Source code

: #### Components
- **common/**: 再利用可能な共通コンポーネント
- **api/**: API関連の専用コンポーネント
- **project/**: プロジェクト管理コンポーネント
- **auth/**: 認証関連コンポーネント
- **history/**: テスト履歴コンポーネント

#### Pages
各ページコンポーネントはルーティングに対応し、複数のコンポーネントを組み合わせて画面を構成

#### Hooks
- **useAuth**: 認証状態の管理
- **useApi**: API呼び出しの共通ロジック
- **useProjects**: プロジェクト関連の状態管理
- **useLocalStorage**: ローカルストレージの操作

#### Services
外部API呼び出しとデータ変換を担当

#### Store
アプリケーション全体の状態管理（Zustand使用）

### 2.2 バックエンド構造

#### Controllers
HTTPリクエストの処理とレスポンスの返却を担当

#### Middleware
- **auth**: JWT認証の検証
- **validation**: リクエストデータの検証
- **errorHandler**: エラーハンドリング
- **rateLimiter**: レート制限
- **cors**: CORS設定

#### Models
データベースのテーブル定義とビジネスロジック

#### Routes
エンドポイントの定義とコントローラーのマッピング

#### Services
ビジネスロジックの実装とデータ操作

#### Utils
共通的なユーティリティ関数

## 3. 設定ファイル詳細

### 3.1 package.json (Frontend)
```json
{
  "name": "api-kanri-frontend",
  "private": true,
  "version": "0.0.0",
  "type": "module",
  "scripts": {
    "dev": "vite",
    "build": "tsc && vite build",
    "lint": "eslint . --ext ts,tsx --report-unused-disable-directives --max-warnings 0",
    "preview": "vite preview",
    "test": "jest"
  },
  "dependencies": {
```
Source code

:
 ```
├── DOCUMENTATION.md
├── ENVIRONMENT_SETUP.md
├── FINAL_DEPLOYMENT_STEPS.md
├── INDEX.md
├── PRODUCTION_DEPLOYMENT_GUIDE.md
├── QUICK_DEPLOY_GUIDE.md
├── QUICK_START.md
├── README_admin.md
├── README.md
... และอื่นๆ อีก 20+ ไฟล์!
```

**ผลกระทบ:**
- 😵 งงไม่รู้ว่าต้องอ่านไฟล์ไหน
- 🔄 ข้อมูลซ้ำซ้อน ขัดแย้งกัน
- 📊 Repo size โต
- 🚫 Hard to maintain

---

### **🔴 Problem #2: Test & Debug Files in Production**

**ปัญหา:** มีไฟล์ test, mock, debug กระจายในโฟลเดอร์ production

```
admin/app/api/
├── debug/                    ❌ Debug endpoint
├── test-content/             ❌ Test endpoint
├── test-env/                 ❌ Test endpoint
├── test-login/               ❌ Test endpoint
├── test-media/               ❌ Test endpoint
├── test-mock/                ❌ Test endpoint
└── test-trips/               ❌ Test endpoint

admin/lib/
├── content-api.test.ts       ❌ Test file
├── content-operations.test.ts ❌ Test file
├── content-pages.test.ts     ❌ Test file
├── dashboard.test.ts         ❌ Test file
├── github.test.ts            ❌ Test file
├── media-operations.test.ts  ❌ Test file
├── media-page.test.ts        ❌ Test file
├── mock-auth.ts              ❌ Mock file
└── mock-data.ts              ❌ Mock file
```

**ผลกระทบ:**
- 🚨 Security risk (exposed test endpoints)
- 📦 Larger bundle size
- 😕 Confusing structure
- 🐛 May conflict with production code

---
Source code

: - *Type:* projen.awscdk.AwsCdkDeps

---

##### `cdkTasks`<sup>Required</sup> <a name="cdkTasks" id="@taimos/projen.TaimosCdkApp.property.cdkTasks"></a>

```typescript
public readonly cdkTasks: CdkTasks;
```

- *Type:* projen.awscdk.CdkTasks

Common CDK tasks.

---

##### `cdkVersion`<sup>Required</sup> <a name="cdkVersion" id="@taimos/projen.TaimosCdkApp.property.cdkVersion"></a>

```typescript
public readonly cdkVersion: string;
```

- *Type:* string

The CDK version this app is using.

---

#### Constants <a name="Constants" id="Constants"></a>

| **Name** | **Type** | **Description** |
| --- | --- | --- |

## [TASK DESCRIPTION]
Copy out each line of the listing that holds the string "vite".

## [YOUR SOLUTION]
    "dev": "vite",
    "build": "tsc && vite build",
    "preview": "vite preview",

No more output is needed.